* **Task statement**
Search the data below for the string "getCell". Extract every line that contains it.

——————

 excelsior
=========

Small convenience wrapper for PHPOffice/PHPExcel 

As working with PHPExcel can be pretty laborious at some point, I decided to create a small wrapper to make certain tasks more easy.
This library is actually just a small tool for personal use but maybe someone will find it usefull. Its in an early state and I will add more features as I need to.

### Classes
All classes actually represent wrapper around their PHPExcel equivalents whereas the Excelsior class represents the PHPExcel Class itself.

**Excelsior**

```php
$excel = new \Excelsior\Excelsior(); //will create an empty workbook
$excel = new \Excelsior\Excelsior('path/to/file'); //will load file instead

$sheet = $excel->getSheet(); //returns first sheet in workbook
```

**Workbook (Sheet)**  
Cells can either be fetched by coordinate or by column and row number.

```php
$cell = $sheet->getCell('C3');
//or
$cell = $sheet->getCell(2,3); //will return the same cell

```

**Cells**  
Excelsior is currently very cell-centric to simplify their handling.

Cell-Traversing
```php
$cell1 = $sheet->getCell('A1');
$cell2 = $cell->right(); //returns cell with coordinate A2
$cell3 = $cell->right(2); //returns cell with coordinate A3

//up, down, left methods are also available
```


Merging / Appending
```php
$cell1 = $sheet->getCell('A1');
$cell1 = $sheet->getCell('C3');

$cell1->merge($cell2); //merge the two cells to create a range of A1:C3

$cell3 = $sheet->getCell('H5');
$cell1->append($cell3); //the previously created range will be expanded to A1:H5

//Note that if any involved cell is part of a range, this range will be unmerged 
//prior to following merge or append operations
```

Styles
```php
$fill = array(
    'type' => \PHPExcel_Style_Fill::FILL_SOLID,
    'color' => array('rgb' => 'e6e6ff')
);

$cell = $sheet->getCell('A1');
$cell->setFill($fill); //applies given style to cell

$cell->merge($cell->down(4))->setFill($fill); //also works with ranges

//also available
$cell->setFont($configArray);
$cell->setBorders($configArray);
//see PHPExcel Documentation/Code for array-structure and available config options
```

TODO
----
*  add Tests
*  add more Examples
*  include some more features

——————

* **Response below**
$cell = $sheet->getCell('C3');
$cell = $sheet->getCell(2,3); //will return the same cell
$cell1 = $sheet->getCell('A1');
$cell1 = $sheet->getCell('A1');
$cell1 = $sheet->getCell('C3');
$cell3 = $sheet->getCell('H5');
$cell = $sheet->getCell('A1');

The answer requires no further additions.